Catégorie : Étiquette :

Description

Le mouvement ouvrier dans un département viticole,
l’Hérault durant l’entre-deux-guerres

Exposé de soutenance de thèse de doctorat d’État, université de Paris VIII, 26 novembre 1983.
Jury : MM. P. BARRAL, J. BOUVIER, G. CHOLVY, R. DELOR T, J. MAURIN, C. WILLARD.

Lorsque j’ai commencé cette recherche sur le mouvement ouvrier héraultais durant l’entre-deux-guerres, le sujet n’était pas nouveau pour moi. J’avais en effet abordé cette question dans des études antérieures notamment pour la fin du XIXe siècle et le début du XXe siècle.

Mais la période de l’entre-deux-guerres me paraissait présenter un intérêt particulier. C’est en effet l’âge adulte du mouvement ouvrier syndical et politique dans le département. Durant cette période, l’Hérault est un des tout premiers départements français pour les taux de syndicalisation, pour le nombre de grèves et pour l’importance des suffrages socialistes.

De plus, ce département occupe dans l’ensemble français une place spécifique au niveau économique. C’est le premier département français pour la production de vin. Et cette viticulture, nous savons, comme l’a dit au début du siècle Michel Augé-Laribé, qu’elle est « industrielle ». D’où le titre choisi pour cette thèse : « Le mouvement ouvrier dans un département viticole ».

Le travail que je présente aujourd’hui est donc une étude départementale et je voudrais en justifier les limites géographiques et les limites chronologiques.

Il me parait d’abord que, pour la période contemporaine, et en particulier pour le XXe siècle, le cadre départemental est, avec le cadre national, celui qui a la plus forte unité. La vie politique et la vie syndicale se déroulent pour l’essentiel à l’intérieur de ce cadre départemental. Les acteurs et les témoins des combats politiques et syndicaux ressentent eux-mêmes fortement cette unité. Il est une deuxième raison, qui est la richesse de la matière. Les sources sont ici très abondantes aussi bien dans le domaine politique que dans le domaine syndical. Dans ces conditions, choisir un cadre régional plus vaste m’aurait inévitablement conduit à une étude beaucoup moins fouillée que celle que je jugeais indispensable d’entreprendre.

Qu’en est-il des limites chronologiques, comprises entre les scissions de 1920-1921 et la déclaration de guerre de septembre 1939 ? Aurait-il fallu étendre cette étude dans le temps ? Fallait-il aller au-delà de 1939 et englober par exemple la IVe République ? Je n’ai pas cru devoir le faire, non seulement en raison de la richesse de la matière déjà évoquée pour l’entre-deux-guerres, mais aussi parce que cela m’aurait amené à étudier la place des organisations ouvrières dans la Résistance et par là à aborder un thème qui aurait inévitablement affaibli l’unité de mon étude réalisée durant une période de paix civile.

★ ★ ★ ★

- [TRAVAIL DEMANDÉ]:
1 – Les affirmations suivantes concordent-elles avec le texte sur le mouvement ouvrier héraultais ? Répondez à chacune par oui ou par non, en citant exactement les mots décisifs du texte : (a) l’Hérault est le premier département français pour la production de vin ; (b) l’étude se prolonge au-delà de 1939 pour englober la IVe République ; (c) la question du mouvement ouvrier héraultais n’avait fait l’objet d’aucune étude antérieure de la part de la personne qui soutient la thèse.
2 – Pouvez-vous prolonger le texte sur le mouvement ouvrier héraultais à partir de sa dernière phrase ?

★ ★ ★ ★

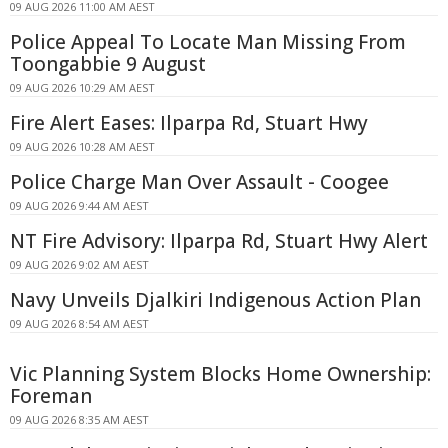
09 AUG 2026 11:00 AM AEST
Police Appeal To Locate Man Missing From
Toongabbie 9 August
09 AUG 2026 10:29 AM AEST
Fire Alert Eases: Ilparpa Rd, Stuart Hwy
09 AUG 2026 10:28 AM AEST
Police Charge Man Over Assault - Coogee
09 AUG 2026 9:44 AM AEST
NT Fire Advisory: Ilparpa Rd, Stuart Hwy Alert
09 AUG 2026 9:02 AM AEST
Navy Unveils Djalkiri Indigenous Action Plan
09 AUG 2026 8:54 AM AEST
Vic Planning System Blocks Home Ownership:
Foreman
09 AUG 2026 8:35 AM AEST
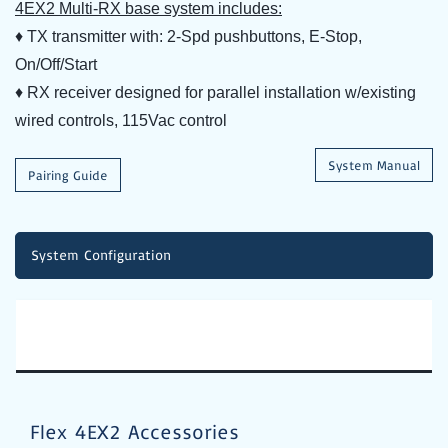
4EX2 Multi-RX base system includes:
♦ TX transmitter with: 2-Spd pushbuttons, E-Stop,
On/Off/Start
♦ RX receiver designed for parallel installation w/existing
wired controls, 115Vac control
System Manual
Pairing Guide
System Configuration
Flex 4EX2 Accessories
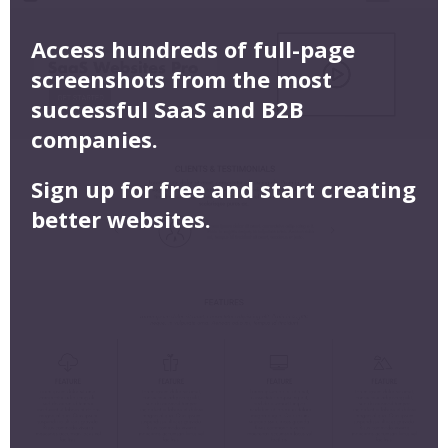
Access hundreds of full-page
screenshots from the most
successful SaaS and B2B
companies.
Sign up for free and start creating
better websites.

★ ★ ★ ★

- [CORRIGÉ]:
1 –
(a) Oui : « C’est le premier département français pour la production de vin. »
(b) Non : « Fallait-il aller au-delà de 1939 et englober par exemple la IVe République ? Je n’ai pas cru devoir le faire »
(c) Non : « J’avais en effet abordé cette question dans des études antérieures notamment pour la fin du XIXe siècle et le début du XXe siècle. »

2 –
Il n’était pas question par ailleurs de remonter avant 1920 car j’avais déjà écrit sur cette période antérieure aux scissions et je n’ai pas cru devoir me répéter.

Le choix des protagonistes n’a pas fait problème: au niveau politique, il s’agit ici du parti socialiste S.F.I.O. et du parti communiste, au niveau syndical, de la C.G.T., de la C.G.T.U. et, à partir de 1936, de la C.F.T.C..

Les sources de cette histoire, je l’ai dit, sont variées et abondantes. Les sources manuscrites les plus riches ont été celles de la série M des archives départementales. Les dossiers de cette série concernent les élections législatives, cantonales, municipales, les conflits du travail, les syndicats et les bourses du travail, l’évolution du coût de la vie. Un problème s’est posé, celui de l’absence de classement des papiers de la préfecture concernant les rapports de police et les rapports du préfet au gouvernement. Cependant, grâce à la compréhension du conservateur en chef des archives de l’Hérault, j’ai pu consulter les liasses ayant subi un pré classement.

Les ressources des archives nationales se sont révélées fort inégales. Toujours intéressantes concernant le P.C. et la C.G.T.U., organisations faisant l’objet d’une surveillance policière particulière, elles ont été beaucoup plus décevantes pour la S.F.I.O. et la C.G.T.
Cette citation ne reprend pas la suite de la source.